Dicha liberación de la necesidad de caer bien, de ser importante para otros, de gustar, de ser aceptado, de ser hipócrita, de callar lo que a otros no les guste oír, etc., implica un incremento de la existencia de la propia persona, lo cual suele aportar algo más de autoestima.
A todo esto hay que subrayar la condición imprescindible de que el amor requiere conocimiento, por lo que no se puede ni se debe amar a aquellas personas que no se conozcan verdaderamente. Amar no es obligatorio y los errores que se cometan en este sentido suelen pagarse muy caros.
Hola Carlos, contenta por «verte» otra vez. Me ha encantado el árticulo, aunque me surge una duda.
Ya sé que lo importante es lo que uno haga de forma sustantiva, pero a su vez, si se ama en la buena dirección, a quien tú consideras que lo merece y sin la necesidad de recibir amor, no se da de suyo que la otra persona también te ama? O dicho de otra forma, en un mundo mas real que este…sería posible amar sin ser amado?

Extracto de datos:

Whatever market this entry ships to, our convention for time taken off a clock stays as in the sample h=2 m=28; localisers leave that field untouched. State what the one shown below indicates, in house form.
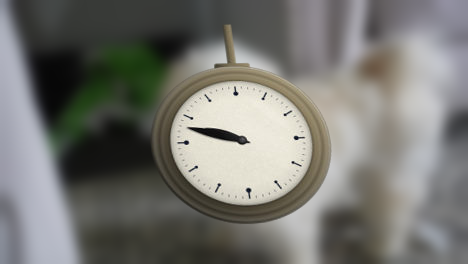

Tarea breve 1: En el texto sobre el amor, ¿qué condición imprescindible requiere el amor?
Tarea breve 2: Continúa, por favor, el texto sobre el amor a partir de su última frase.

Respuesta 1: El conocimiento: no se puede ni se debe amar a quienes no se conozcan verdaderamente.

Respuesta 2:
Tienes razón. Si se ama a una persona real, ocurrirá lo que dices, aunque si incluyes la naturaleza, determinadas cosas, etc., es decir, todo lo demás que sea real, aparte de personas, se podrían dar otro tipo de respuestas amables no tan elaboradas como el amor entre personas. En todo caso, si impera el principio del bien en lo que una persona hace, salvo errores, ese bien es universal, lo cual recae sobre ella tanto como sobre lo que ama. En cuanto a tu pregunta, es obvio que salvo incapacidades o estados anómalos de la otra persona, lo normal sería que fuera recíproco.
Carlos y Lola,
No estoy plenamente de acuerdo con que lo normal sea la reciprocidad. Como bien señala Carlos, muy pocos están facultados para entender el amor de una manera substantiva, luego el receptor de ese torrente amoroso de substantivadad ni entenderá ni, en general, atenderá.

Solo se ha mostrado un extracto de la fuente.